### 課題
(A) 「傾聴」についての文章で、筆者が「傾聴」という言葉をはじめて耳にしたのはいつか。
(B) 「傾聴」についての文章から、「特に母は認知症もありたいへん」から「誰にだって伝えたいこと、きいて欲しい事があると思います。」までの間を、両端を含めてそのまま書き写せ。

### 本文
私が「傾聴」と言う言葉をはじめて耳にしたのは、12年前の文京区主催「文の京第一期 生涯学習司養成講座」のカリキュラムの時でした。(生涯学習司というのは文京区より授与される資格の一つで、生涯学習に関する一定の知識を習得し、講座を企画・コーディネイトする力を養い、生涯学習のリーダーとして地域で活動する人のことです。)きき慣れない「傾聴」とう言葉が深く胸にささりました。
ただ、内容に共鳴し興味はあるものの、仕事にかまけ実際に行動を起こすまでにはかなりの時間を要しました。
その間、第3期の生涯学習司となられた方とは意気投合し「傾聴」を熱く語り、書物の貸し借り等もして、将来は傾聴(ボランティア)の仕事をしてみたいと話し合ったものでした。でもその彼女は突然の病に倒れ帰らぬ人となりました。私はあらためて彼女の分まで「傾聴」に取り組んでみようと決心しました。
個人的な話ですが、私は15年程前に一人で父母の介護をしておりました。
特に母は認知症もありたいへんでした。今思えば母の介護の際の実体験から、傾聴の大切さがわかったような気がします。
母がお世話になっていた病院や施設では、歯茎が痩せ、合わなくなった入れ歯は誤嚥を防ぐためはずされておりました。当然ながら言葉は話せなくなりました。その上、同室の認知症患者同士では会話も成り立たず、次第に口数も少なくなっていきました。
しかし母は家族や近しい人には思いを伝えたい(話をしたい)らしく、訪ねる者の顔を見つめ、口をモゴモゴと動かしておりました。
親類は『何を言っているか分からない。話なんか出来るはずがない。』と相手にしてくれませんでした。
私は腰をかがめ母と同じ目線で母の眼を見つめ、ひたすら言葉にならない母の「声」に耳を傾けました。そしてその表情から思いを読み取ろうとしました。
時には母の眼の奥を覗き、口元を見つめ、頷いたり合いの手を入れたりもしました。母はとても満足そうでした。
誰にだって伝えたいこと、きいて欲しい事があると思います。
感情表現は人間が人間らしくあることの尊厳の一つだと思います。

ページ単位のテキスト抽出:
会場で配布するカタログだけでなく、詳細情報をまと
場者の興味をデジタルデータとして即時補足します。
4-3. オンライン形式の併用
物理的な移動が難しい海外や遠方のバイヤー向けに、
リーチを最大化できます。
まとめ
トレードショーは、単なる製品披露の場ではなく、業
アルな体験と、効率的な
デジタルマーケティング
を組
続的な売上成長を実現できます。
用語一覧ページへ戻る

### 解答
(A) 12年前の文京区主催「文の京第一期 生涯学習司養成講座」のカリキュラムの時。

(B)
特に母は認知症もありたいへんでした。今思えば母の介護の際の実体験から、傾聴の大切さがわかったような気がします。
母がお世話になっていた病院や施設では、歯茎が痩せ、合わなくなった入れ歯は誤嚥を防ぐためはずされておりました。当然ながら言葉は話せなくなりました。その上、同室の認知症患者同士では会話も成り立たず、次第に口数も少なくなっていきました。
しかし母は家族や近しい人には思いを伝えたい(話をしたい)らしく、訪ねる者の顔を見つめ、口をモゴモゴと動かしておりました。
親類は『何を言っているか分からない。話なんか出来るはずがない。』と相手にしてくれませんでした。
私は腰をかがめ母と同じ目線で母の眼を見つめ、ひたすら言葉にならない母の「声」に耳を傾けました。そしてその表情から思いを読み取ろうとしました。
時には母の眼の奥を覗き、口元を見つめ、頷いたり合いの手を入れたりもしました。母はとても満足そうでした。
誰にだって伝えたいこと、きいて欲しい事があると思います。